Tracing the source of stray gas appearing at the surface, can be complicated and mysterious. Investigators often use isotope identification to get a “fingerprint” of the gas. But just like in law enforcement, fingerprints can be tricky. In the case of Dimock, Pennsylvania, the vertical wells drilled by Cabot Oil and Gas were fracked. But the Pennsylvania Department of Environmental Protection did not connect the flaming water taps to fracking, they blamed poor well construction and over-pressurization.  When a wellbore is drilled, a steel casing is sent down the hole. Then cement is poured down, and pushed upward to seal the open space between the steel casing, and the rock. That cement seal is supposed to prevent any gas, or fluid, from migrating into or out of the wellbore, and from using that space between the rock and the newly drilled well as a conduit. But that cement job doesn’t always work. And in the case of Dimock, it failed miserably.

Fred Baldassare worked as an inspector for DEP, where he spent six years investigating methane migration and helped out on the Dimock case. He was the guy who looked at the geochemistry of those flaming taps. In other words, he looked at the gas fingerprint. Baldassare says the evidence linking the flaming tap water to gas drilling by Cabot is overwhelming. But where that gas actually came from, whether it was from deep in the Marcellus formation, or whether it was from a more shallow formation, is unclear.

“The gas was nearly an exact match to the gas coming from the Marcellus wells,” said Baldassare. But we couldn’t say it came from there because there are gas deposits above the Marcellus that have the same fingerprint.”

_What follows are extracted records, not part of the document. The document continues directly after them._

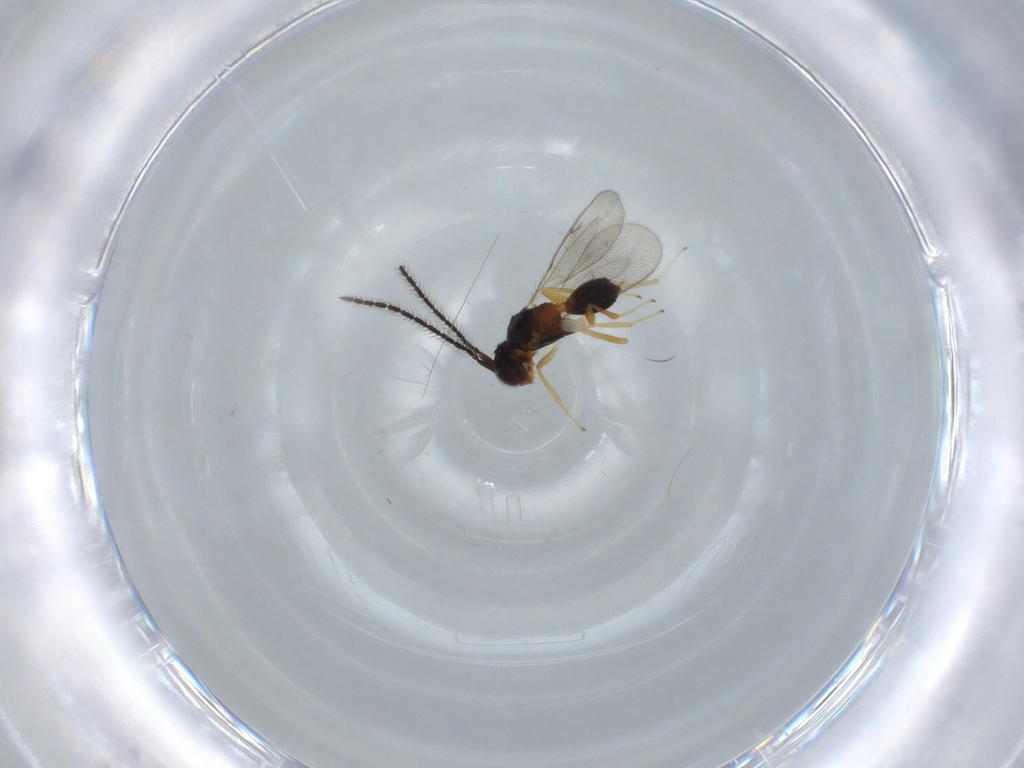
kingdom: Animalia
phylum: Arthropoda
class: Insecta
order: Hymenoptera
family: Diparidae
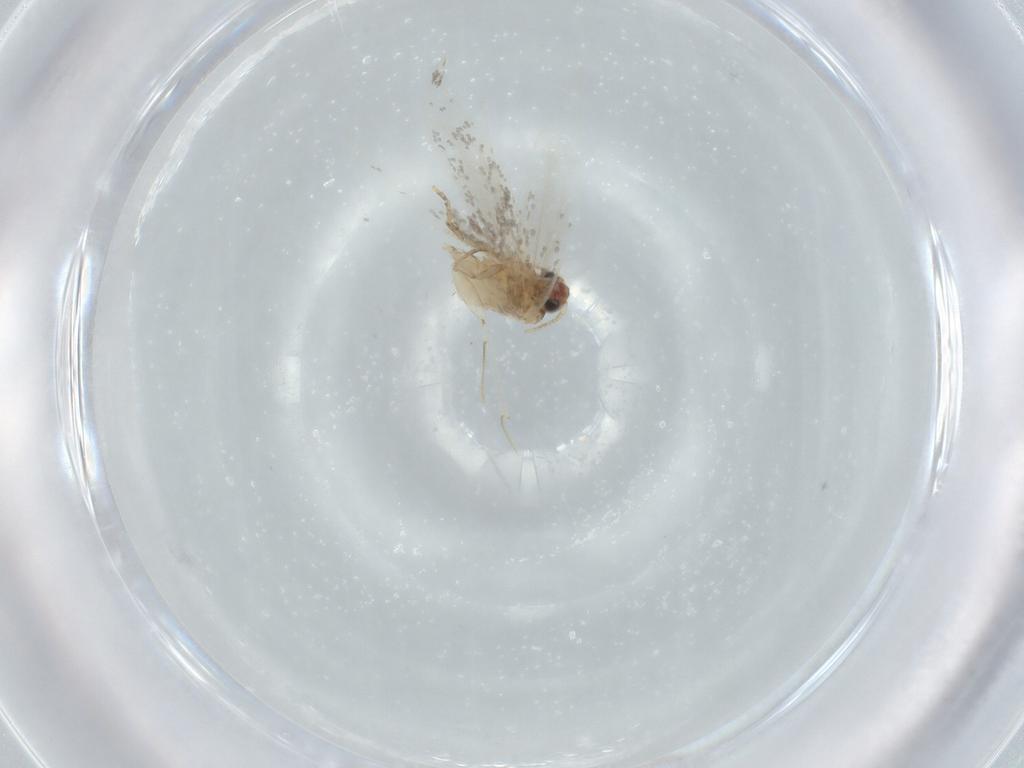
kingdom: Animalia
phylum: Arthropoda
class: Insecta
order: Lepidoptera
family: Meessiidae
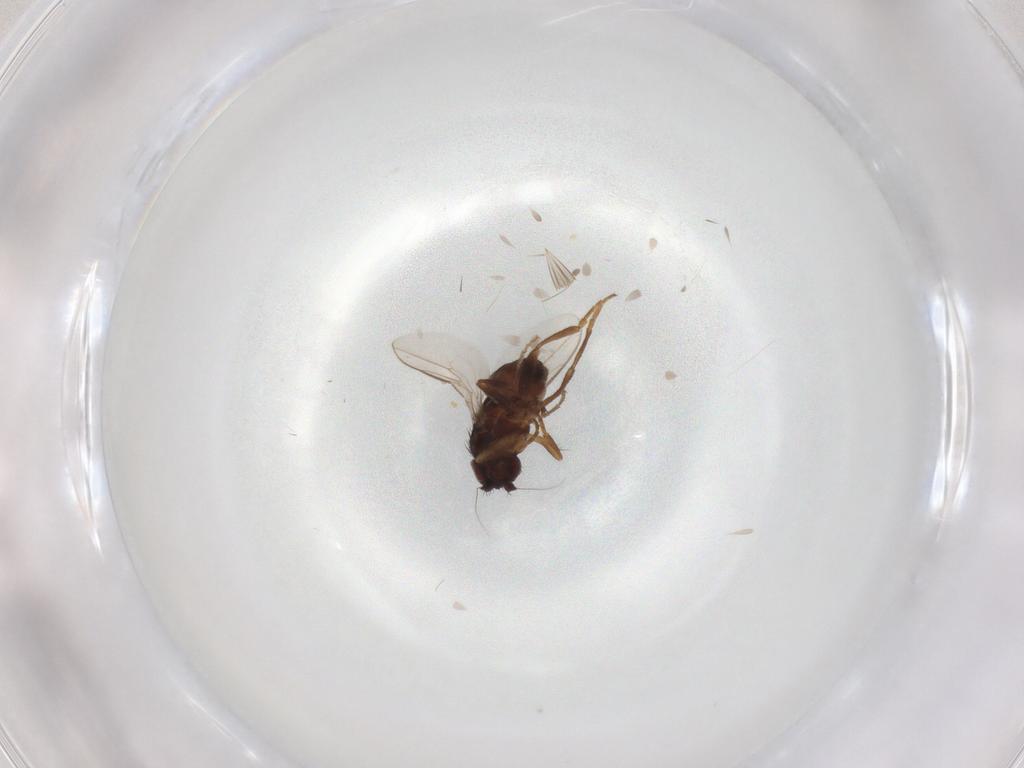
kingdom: Animalia
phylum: Arthropoda
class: Insecta
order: Diptera
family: Sphaeroceridae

Baldassare says drilling, along with a bad cement job, can cause any gas pocket that has been stable for thousands of years, to start moving. That’s because methane, under high pressure, wants to go to an area of lower pressure. And drilling, whether it’s a vertical well, horizontal well, deep well, or shallow well, can provide that opportunity. But other things can too, such as coal mining. It can also happen naturally. And that’s where that fingerprint comes in. Baldassare says he spent a lot of time tracking methane migration before the first Marcellus Shale gas well was even drilled.

“There are examples of [methane migration] throughout the northeast that have nothing to do with gas activity,” says Baldassare. “And there are others that do happen because of drilling or mining activity.”


When gas migrates, it will dissolve in water, but once the water reaches a lower pressure zone, it wants to get out. That’s why people experiencing methane in their water supplies will first notice a spurting at the tap, or bubbles in a glass of water. If that happens, the concentration is high enough to be combustible and the presence of methane becomes dangerous. If the colorless and odorless gas has a concentration above 28 milligrams per liter, it needs to be vented. When triggered it could explode. That’s what happened when Dimock resident Norma Fiorentino’s water well blew up.

Drinking water that contains methane is not considered harmful. But there are few studies of the longterm health impacts of drinking water with high levels of methane.

So once methane migrates into water supply, what then? Baldassare says proper venting and aeration does work. Here’s a look at some of the equipment Leroy Township resident Michael Leighton has installed in his basement, to combat leaking methane gas:

Some homeowners suffering from methane in their water wells have expressed doubts about the venting and filtration systems. Baldassare also says if the source of the methane is halted, eventually, the water will be free of the gas through natural processes. But it’s unclear how long that could take.